| EXERCISE REQUIREMENTS |
Please transcribe the text lines of all the records below word for word, without the picture markers.

[[ SUPPLIED ENTRIES open ]]

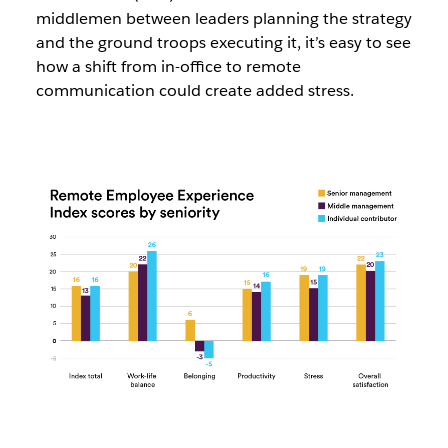
middlemen between leaders planning the strategy
and the ground troops executing it, it’s easy to see
how a shift from in-office to remote
communication could create added stress.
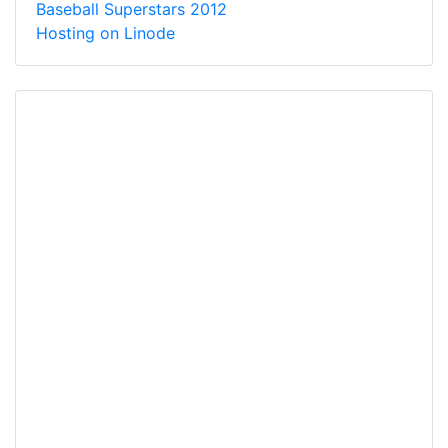
Baseball Superstars 2012
Hosting on Linode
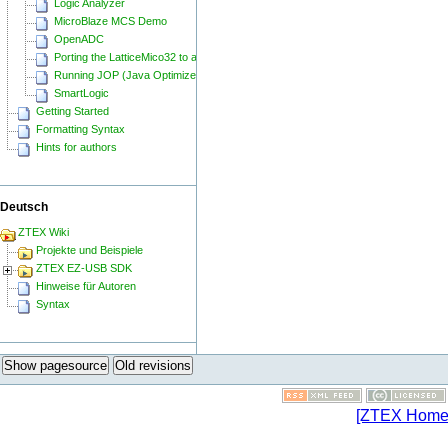
Logic Analyzer
MicroBlaze MCS Demo
OpenADC
Porting the LatticeMico32 to a ZTEX FPGA Board
Running JOP (Java Optimized Processor) on a ZTEX FPGA Board
SmartLogic
Getting Started
Formatting Syntax
Hints for authors
Deutsch
ZTEX Wiki
Projekte und Beispiele
ZTEX EZ-USB SDK
Hinweise für Autoren
Syntax
Show pagesource
Old revisions
[ZTEX Home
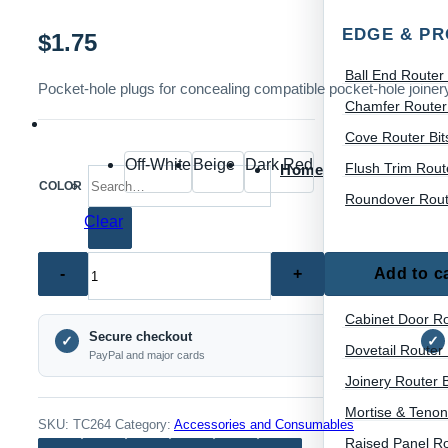
EDGE & PR
$
1.75
Ball End Router 
Pocket-hole plugs for concealing compatible pocket-hole joine
Chamfer Router 
Cove Router Bit
Off-White
Beige
Dark Red
Flush Trim Route
Home
Search for:
COLOR
Roundover Route
Clear
TC264
Add to c
JOINERY &
–
Pocket
Cabinet Door Ro
Secure checkout
Hole
✓
✓
Dovetail Router 
PayPal and major cards
Plugs
Joinery Router B
for
Mortise & Tenon
Woodworking
SKU:
TC264
Category:
Accessories and Consumables
Raised Panel Ro
(100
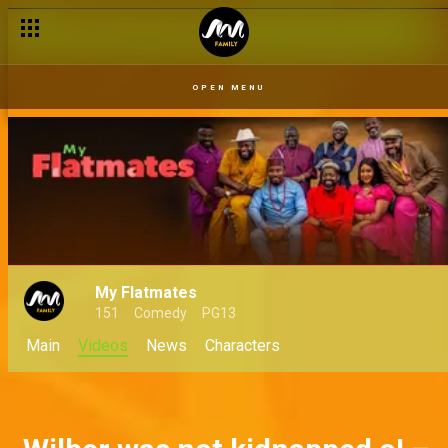
You will not do business here! – My Flatmates
OPEN MENU
My Flatmates
151
Comedy
PG13
Main
Videos
News
Characters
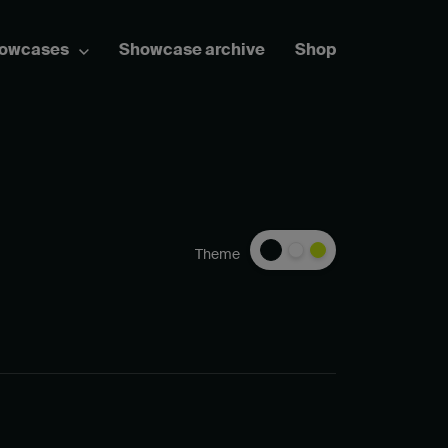
howcases
Showcase archive
Shop
Theme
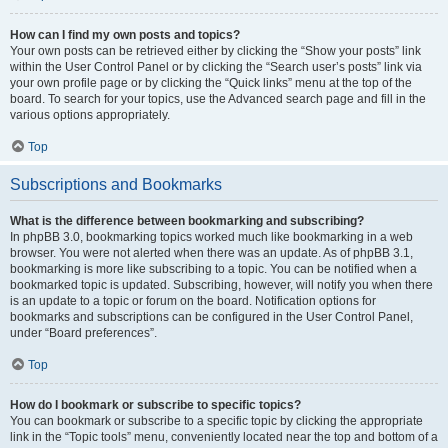
How can I find my own posts and topics?
Your own posts can be retrieved either by clicking the “Show your posts” link
within the User Control Panel or by clicking the “Search user’s posts” link via
your own profile page or by clicking the “Quick links” menu at the top of the
board. To search for your topics, use the Advanced search page and fill in the
various options appropriately.
Top
Subscriptions and Bookmarks
What is the difference between bookmarking and subscribing?
In phpBB 3.0, bookmarking topics worked much like bookmarking in a web
browser. You were not alerted when there was an update. As of phpBB 3.1,
bookmarking is more like subscribing to a topic. You can be notified when a
bookmarked topic is updated. Subscribing, however, will notify you when there
is an update to a topic or forum on the board. Notification options for
bookmarks and subscriptions can be configured in the User Control Panel,
under “Board preferences”.
Top
How do I bookmark or subscribe to specific topics?
You can bookmark or subscribe to a specific topic by clicking the appropriate
link in the “Topic tools” menu, conveniently located near the top and bottom of a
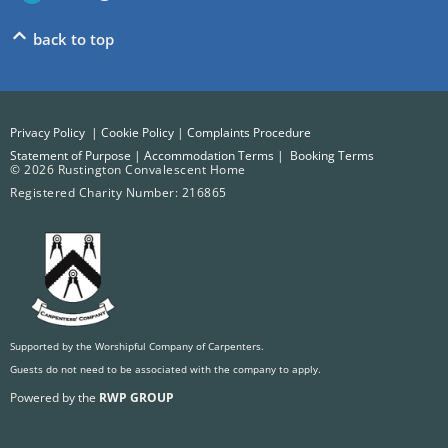
back to top
Privacy Policy
|
Cookie Policy
|
Complaints Procedure
Statement of Purpose
|
Accommodation Terms
|
Booking Terms
© 2026 Rustington Convalescent Home
Registered Charity Number: 216865
Supported by the Worshipful Company of Carpenters.
Guests do not need to be associated with the company to apply.
Powered by the
RWP GROUP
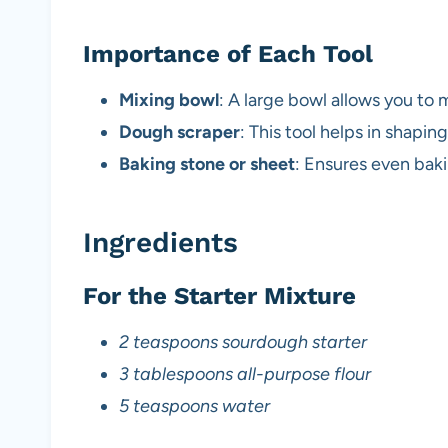
Importance of Each Tool
Mixing bowl
: A large bowl allows you to m
Dough scraper
: This tool helps in shapin
Baking stone or sheet
: Ensures even baki
Ingredients
For the Starter Mixture
2 teaspoons sourdough starter
3 tablespoons all-purpose flour
5 teaspoons water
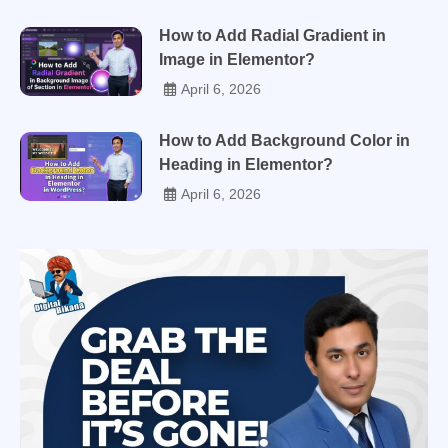
How to Add Radial Gradient in
Image in Elementor?
April 6, 2026
How to Add Background Color in
Heading in Elementor?
April 6, 2026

[[ SUPPLIED ENTRIES closed ]]

| TASK RESULT |
middlemen between leaders planning the strategy
and the ground troops executing it, it’s easy to see
how a shift from in-office to remote
communication could create added stress.
Baseball Superstars 2012
Hosting on Linode
Logic Analyzer
MicroBlaze MCS Demo
OpenADC
Porting the LatticeMico32 to a ZTEX FPGA Board
Running JOP (Java Optimized Processor) on a ZTEX FPGA Board
SmartLogic
Getting Started
Formatting Syntax
Hints for authors
Deutsch
ZTEX Wiki
Projekte und Beispiele
ZTEX EZ-USB SDK
Hinweise für Autoren
Syntax
Show pagesource
Old revisions
[ZTEX Home
EDGE & PR
$
1.75
Ball End Router 
Pocket-hole plugs for concealing compatible pocket-hole joine
Chamfer Router 
Cove Router Bit
Off-White
Beige
Dark Red
Flush Trim Route
Home
Search for:
COLOR
Roundover Route
Clear
TC264
Add to c
JOINERY &
–
Pocket
Cabinet Door Ro
Secure checkout
Hole
✓
✓
Dovetail Router 
PayPal and major cards
Plugs
Joinery Router B
for
Mortise & Tenon
Woodworking
SKU:
TC264
Category:
Accessories and Consumables
Raised Panel Ro
(100
You will not do business here! – My Flatmates
OPEN MENU
My Flatmates
151
Comedy
PG13
Main
Videos
News
Characters
howcases
Showcase archive
Shop
Theme
How can I find my own posts and topics?
Your own posts can be retrieved either by clicking the “Show your posts” link
within the User Control Panel or by clicking the “Search user’s posts” link via
your own profile page or by clicking the “Quick links” menu at the top of the
board. To search for your topics, use the Advanced search page and fill in the
various options appropriately.
Top
Subscriptions and Bookmarks
What is the difference between bookmarking and subscribing?
In phpBB 3.0, bookmarking topics worked much like bookmarking in a web
browser. You were not alerted when there was an update. As of phpBB 3.1,
bookmarking is more like subscribing to a topic. You can be notified when a
bookmarked topic is updated. Subscribing, however, will notify you when there
is an update to a topic or forum on the board. Notification options for
bookmarks and subscriptions can be configured in the User Control Panel,
under “Board preferences”.
Top
How do I bookmark or subscribe to specific topics?
You can bookmark or subscribe to a specific topic by clicking the appropriate
link in the “Topic tools” menu, conveniently located near the top and bottom of a
back to top
Privacy Policy
|
Cookie Policy
|
Complaints Procedure
Statement of Purpose
|
Accommodation Terms
|
Booking Terms
© 2026 Rustington Convalescent Home
Registered Charity Number: 216865
Supported by the Worshipful Company of Carpenters.
Guests do not need to be associated with the company to apply.
Powered by the
RWP GROUP
Importance of Each Tool
Mixing bowl
: A large bowl allows you to m
Dough scraper
: This tool helps in shapin
Baking stone or sheet
: Ensures even baki
Ingredients
For the Starter Mixture
2 teaspoons sourdough starter
3 tablespoons all-purpose flour
5 teaspoons water
How to Add Radial Gradient in
Image in Elementor?
April 6, 2026
How to Add Background Color in
Heading in Elementor?
April 6, 2026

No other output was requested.